As an S Corp shareholder, you are not required to pay Social Security and Medicare taxes on distributions; but you are required to pay these taxes on a W-2 salary. So obviously the IRS wants to collect these taxes on your compensation
 

oldsparky52

Senior Member
I'm with kwired. This is only about making sure the employee is getting the wages they are supposed to be getting. The OP owner may have to pay the OP worker a higher wage while on this job than he does on other jobs. This has nothing to do with the IRS or how taxes are paid/collected except that if the OP owner may have to pay some SS taxes for the OP worker that he might not have to pay if this was not a certified payroll project.

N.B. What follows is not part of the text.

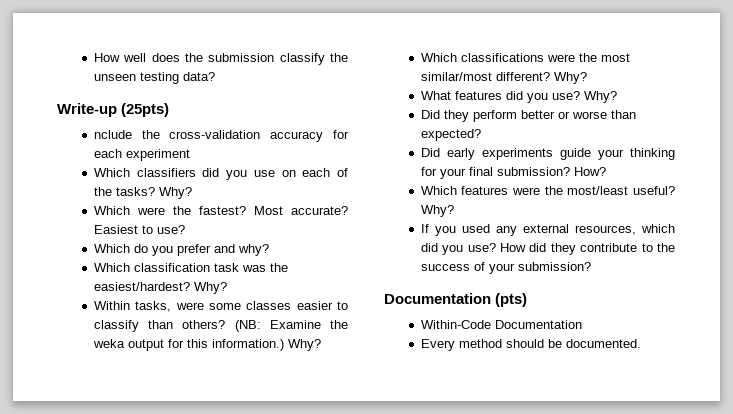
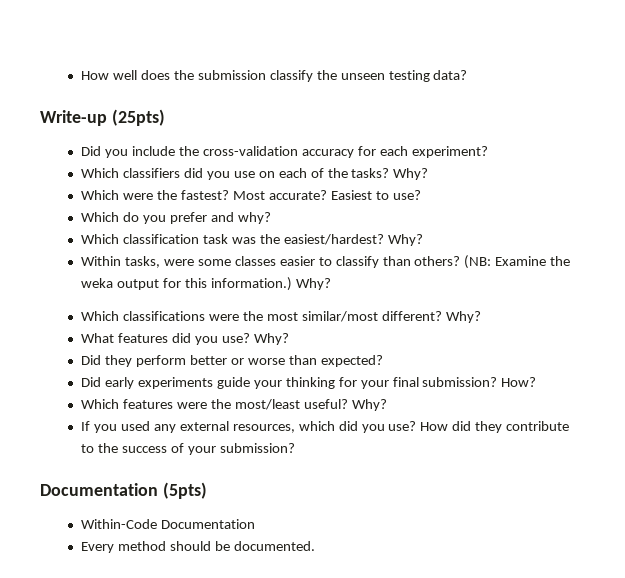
[93,130,132,139] nclude -> [81,146,176,158] Did you include
[125,149,190,161] experiment -> [411,146,488,158] experiment?
[495,293,528,307] (pts) -> [162,482,207,499] (5pts)

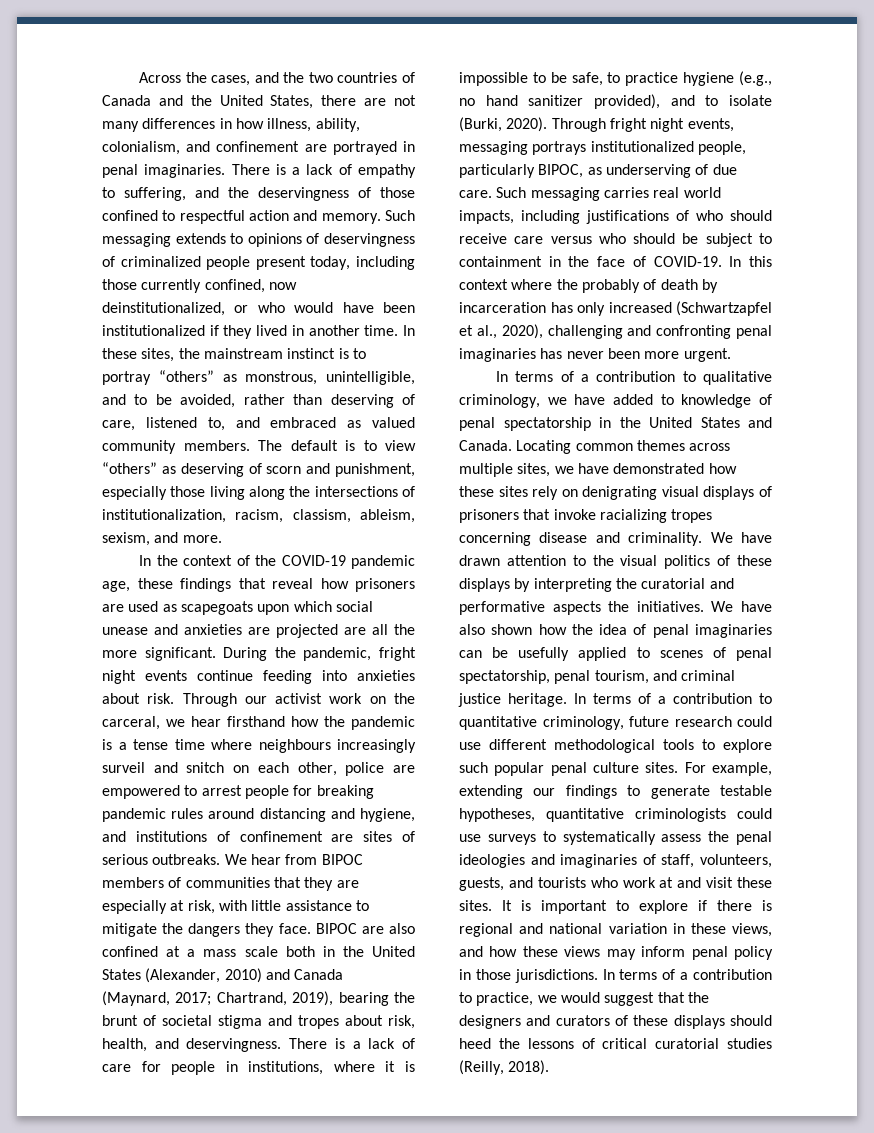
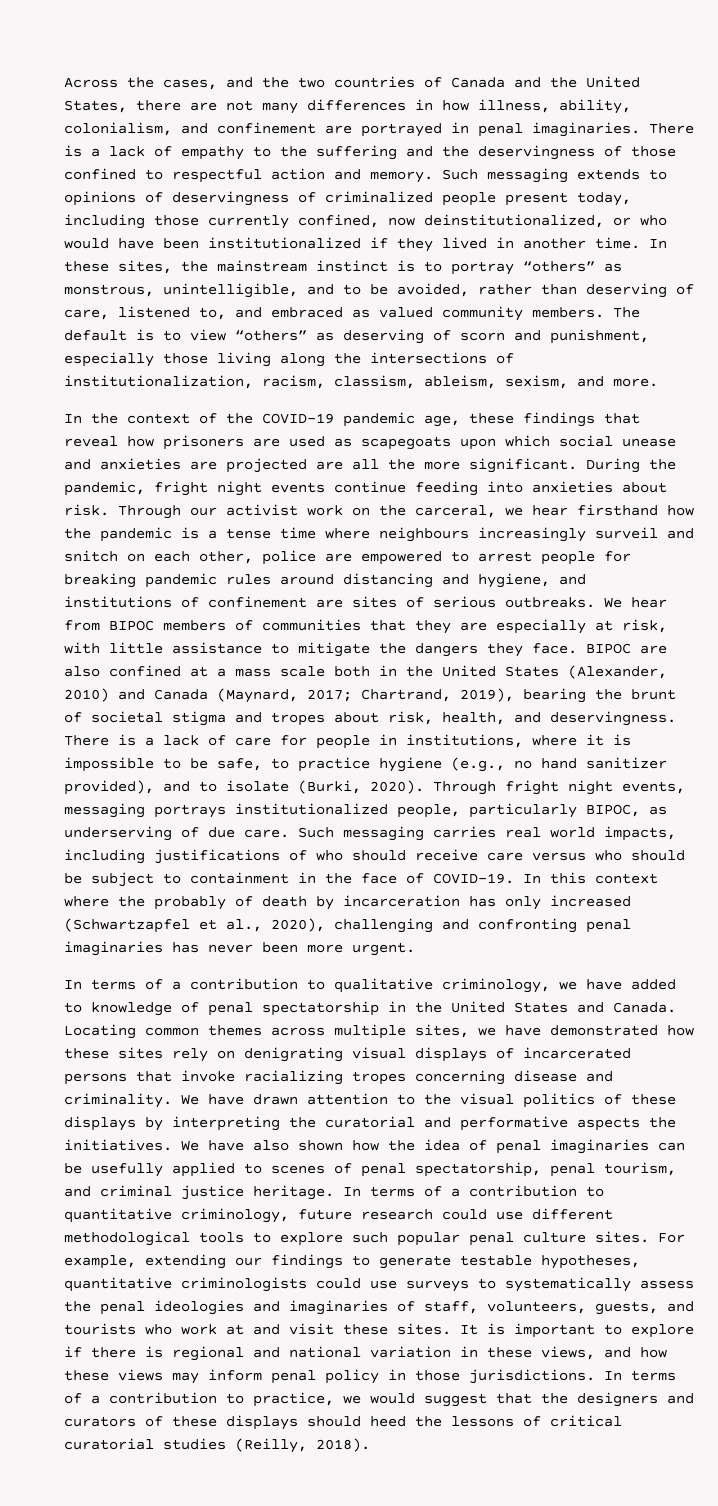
[124,187,186,201] suffering, -> [280,145,397,160] the suffering
[459,509,519,523] prisoners -> [523,1047,631,1059] [64,1073,127,1085] incarcerated persons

My money says the OP worker is not earning what he should (for this project) be and isn't sure how to deal with it.

On a side note, if the owner of the S corp does not pay himself a reasonable wage for working, you could get an audit.
 

gadfly56

Senior Member
Location
New Jersey
Occupation
Professional Engineer, Fire & Life Safety
I'm with kwired. This is only about making sure the employee is getting the wages they are supposed to be getting. The OP owner may have to pay the OP worker a higher wage while on this job than he does on other jobs. This has nothing to do with the IRS or how taxes are paid/collected except that if the OP owner may have to pay some SS taxes for the OP worker that he might not have to pay if this was not a certified payroll project.

My money says the OP worker is not earning what he should (for this project) be and isn't sure how to deal with it.

On a side note, if the owner of the S corp does not pay himself a reasonable wage for working, you could get an audit.
Not a reasonable wage, he must show he paid himself the prevailing wage, whether for Davis-Bacon or the state prevailing wage, depending on the project. And it isn't about your normal job classification, it's about the work performed. I helped my techs pull wire for about 4 hours on a D-B job, and technically I should have been paid D-B wages for those 4 hours even though I was a salaried, exempt employee. There is no "de minimus" time that doesn't have to be accounted for under the Davis-Bacon Act.
 

oldsparky52

Senior Member
Not a reasonable wage, he must show he paid himself the prevailing wage, whether for Davis-Bacon or the state prevailing wage, depending on the project. And it isn't about your normal job classification, it's about the work performed. I helped my techs pull wire for about 4 hours on a D-B job, and technically I should have been paid D-B wages for those 4 hours even though I was a salaried, exempt employee. There is no "de minimus" time that doesn't have to be accounted for under the Davis-Bacon Act.
I agree and tried to state it by saying
This is only about making sure the employee is getting the wages they are supposed to be getting. The OP owner may have to pay the OP worker a higher wage while on this job than he does on other jobs.
. When I said
On a side note, if the owner of the S corp does not pay himself a reasonable wage for working, you could get an audit.
I was talking about with the IRS, but since I didn't state that you couldn't know. I'll try to get better at communicating. :)
 

gadfly56

Senior Member
Location
New Jersey
Occupation
Professional Engineer, Fire & Life Safety
I agree and tried to state it by saying . When I said I was talking about with the IRS, but since I didn't state that you couldn't know. I'll try to get better at communicating. :)
As long as they get their cut, one way or the other, the IRS doesn't care how you move the money around. The only case where certified payrolls are required, to my knowledge, are for federal or state prevailing wage jobs. In that case, the state or the feebs don't care how you dance with the taxman, they want to know that Joe's pay-stub, whether he's the owner of the business or a day laborer, shows that Joe was paid the prevailing wage for any prevailing wage work he performed during the pay period. If Joe owns the (S-corp) business he can't pay himself a dollar an hour and take the rest as some kind of distribution.